MMMが「戦術」から「戦略」へと変化している背景
2026年に入り、マーケティング・ミックス・モデリング(MMM)の位置づけが大きく変わってきています。これまで多くの企業がMMMを「過去の広告効果を振り返るツール」として使ってきましたが、今では「未来の投資判断を支える戦略ツール」として活用される時代になったんです。

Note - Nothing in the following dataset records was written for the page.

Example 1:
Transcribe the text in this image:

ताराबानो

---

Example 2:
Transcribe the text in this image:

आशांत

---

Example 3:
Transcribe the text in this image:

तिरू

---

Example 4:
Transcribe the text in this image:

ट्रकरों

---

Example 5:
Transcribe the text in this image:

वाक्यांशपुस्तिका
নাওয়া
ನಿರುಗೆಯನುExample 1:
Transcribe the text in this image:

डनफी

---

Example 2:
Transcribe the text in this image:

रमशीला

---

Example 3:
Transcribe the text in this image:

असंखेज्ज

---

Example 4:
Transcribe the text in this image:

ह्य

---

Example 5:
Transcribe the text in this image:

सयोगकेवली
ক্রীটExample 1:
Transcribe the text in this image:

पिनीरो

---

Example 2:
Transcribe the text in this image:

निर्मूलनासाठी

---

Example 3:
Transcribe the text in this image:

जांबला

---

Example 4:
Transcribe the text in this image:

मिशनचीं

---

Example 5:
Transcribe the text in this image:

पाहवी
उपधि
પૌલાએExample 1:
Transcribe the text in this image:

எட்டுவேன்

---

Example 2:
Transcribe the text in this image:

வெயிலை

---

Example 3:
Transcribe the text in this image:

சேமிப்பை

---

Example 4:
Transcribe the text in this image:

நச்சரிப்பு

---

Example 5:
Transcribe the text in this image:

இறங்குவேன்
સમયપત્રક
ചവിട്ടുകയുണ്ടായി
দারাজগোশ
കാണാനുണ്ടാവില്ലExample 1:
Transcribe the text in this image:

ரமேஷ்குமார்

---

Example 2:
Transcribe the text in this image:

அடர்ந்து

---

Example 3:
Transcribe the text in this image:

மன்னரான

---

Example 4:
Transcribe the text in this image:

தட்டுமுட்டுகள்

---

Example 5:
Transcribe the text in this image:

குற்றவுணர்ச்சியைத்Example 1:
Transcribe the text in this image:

この変化の背景には、世界の広告市場の急成長があります。電通グループの調査によると、2026年の世界の広告費は初めて1兆米ドルを超える見通しで、2025年の9,891億米ドルから大幅な増加が予測されているんですね。つまり、これだけ巨額の投資が動く中で、「なんとなく」や「勘」でマーケティング予算を決められる時代は完全に終わったということです。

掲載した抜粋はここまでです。